We use a search algorithm that is different from other websites. We do offer a classic search form, but we encourage to view all listings, and sort out the ones you don't want to see. It sounds like a waste of time, but it works incredibly fast, and you never miss out a good deal simply because someone forgot to add the price, mileage or pictures of the vehicle. So, click on "New search", a page with all website results will open. This page will contain filters that will help you navigate to the listings that you might actually consider, not just a search form criteria.

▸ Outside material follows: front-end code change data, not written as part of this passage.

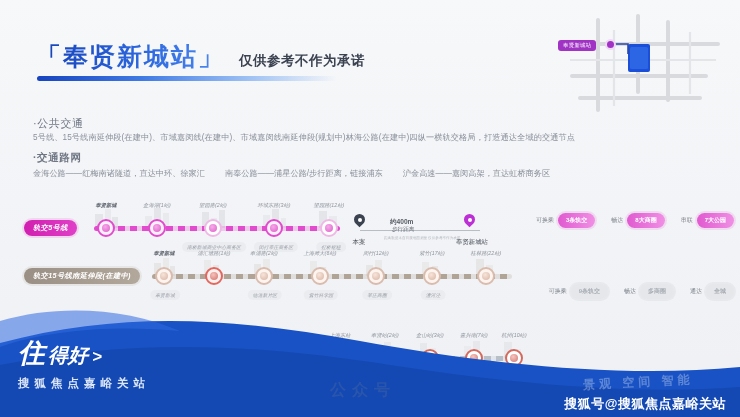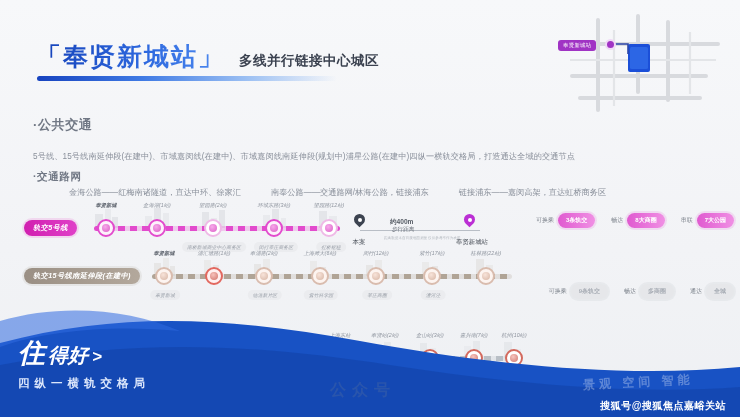--- a/index.html
+++ b/index.html
@@ -132,7 +132,7 @@
 
   <div class="hdr">
     <div class="hdr-title">「奉贤新城站」</div>
-    <div class="hdr-sub">多线并行链接中心城区</div>
+    <div class="hdr-sub">仅供参考不作为承诺</div>
   </div>
   <div class="hdr-rule"></div>
 

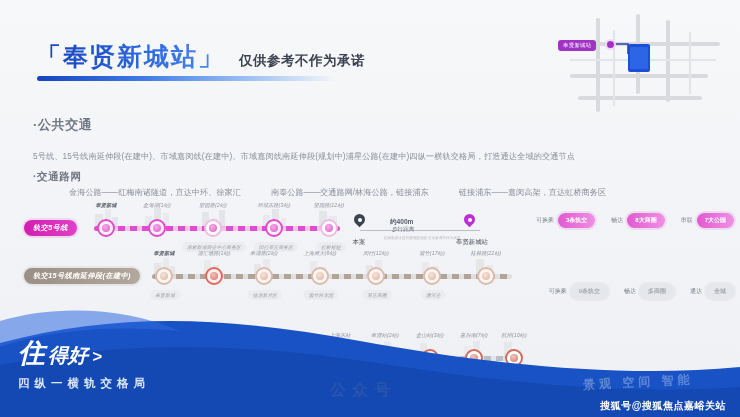--- a/index.html
+++ b/index.html
@@ -26,7 +26,7 @@
 
   
   .copy{position:absolute;left:33px;top:116px;width:700px;}
-  .c-head{font-size:13px;color:#707784;letter-spacing:.6px;margin:0 0 17px 0;font-weight:700;}
+  .c-head{font-size:11px;color:#707784;letter-spacing:.6px;margin:0 0 1px 0;font-weight:400;}
   .c-line{font-size:8.2px;color:#8a909b;letter-spacing:.1px;margin:0 0 8px 0;white-space:nowrap;}
   .c-head2{font-size:10.5px;color:#707784;letter-spacing:.6px;margin:2px 0 3px 0;font-weight:600;}
   .roads{display:flex;gap:30px;font-size:8.2px;color:#8a909b;white-space:nowrap;margin-left:36px;}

Comparison shopping is the best way to find out a good price for any given listing. Many people refer to shopping guides, such as KBB and the like. While generally a useful source of information for comparing prices, they sometimes give seller a misunderstanding of the different between the value and the price. The value of the car is what the car is worth. But the real-market price of the car is formed by what any given customer is willing to pay for this specific car. So, even though the car has a value of $20 000 by the comparison resources, based on the fact that it has, say, a purple-green color, there is very little chance that anyone will ever offer for it that much.
No, you do not have any obligation whatsoever to buy a car, even if the seller gave you a signed Bill of Sale. Bill of sale, by the way, normally does not contain your signature and only certifies seller's desire to sell the car to you. So, you can contact the seller, look at the car, test drive it, promise to buy it, leave earnest deposit, as long as you do not put your signature on a document that obliges you to buy the vehicle from seller, or pay him money, you are not obliged to buy anything. It concerns both private sellers and dealerships. No matter how badly you feel for wasting seller's time, it is nothing compared to what you will feel driving a car you are not entirely happy with.

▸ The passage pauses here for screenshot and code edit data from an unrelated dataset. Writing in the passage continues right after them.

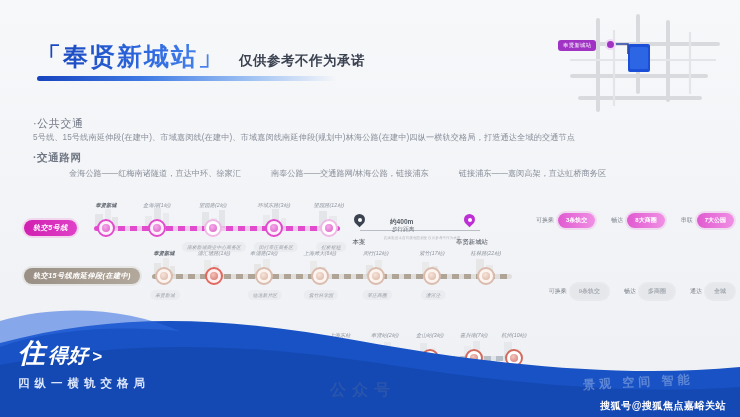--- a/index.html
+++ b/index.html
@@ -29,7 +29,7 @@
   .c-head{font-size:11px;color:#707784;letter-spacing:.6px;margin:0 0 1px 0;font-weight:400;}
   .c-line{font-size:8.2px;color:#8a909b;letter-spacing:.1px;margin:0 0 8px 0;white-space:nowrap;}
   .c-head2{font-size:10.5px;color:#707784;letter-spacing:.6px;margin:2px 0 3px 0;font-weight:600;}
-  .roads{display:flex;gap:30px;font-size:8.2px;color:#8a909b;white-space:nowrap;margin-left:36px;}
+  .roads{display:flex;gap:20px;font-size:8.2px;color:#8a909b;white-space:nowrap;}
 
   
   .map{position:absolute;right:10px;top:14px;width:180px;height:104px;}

There are several venues of our interest. First, we are building a name for ourselves, and taking money from people who want to save it does not appeal to us as something that could build our reputation. So we made it free for all the private sellers. Second, we posess the technology, that costs us very little, and has the throughput of a major league website. We can use it to our advantage, making professional looking listings possible for private sellers, at no charge. Third, our goal is to create jobs and support local business. Right now we do offer vehicle inspection certificate that will leave out the head aches of a private car sale, between two people who most likely do not have much experience in this field. It costs $80, and you are paying for the labor, not the listing. Our participating testing centers have a flow of potential customers, and pay us a small fee for marketing service. We will introduce several other features very soon, that will also be a part of what we call a smart marketing model, where we are focused on local people and local businesses, while running a nation-wide service.
No, we do not participate in the sale in any way. We do not represent any general listing, and make no warranty whatsoever. We, however, offer what is called "verified" listings, where we not only inspect the car, but also verify the legitimacy of the seller and his vehicle for sale.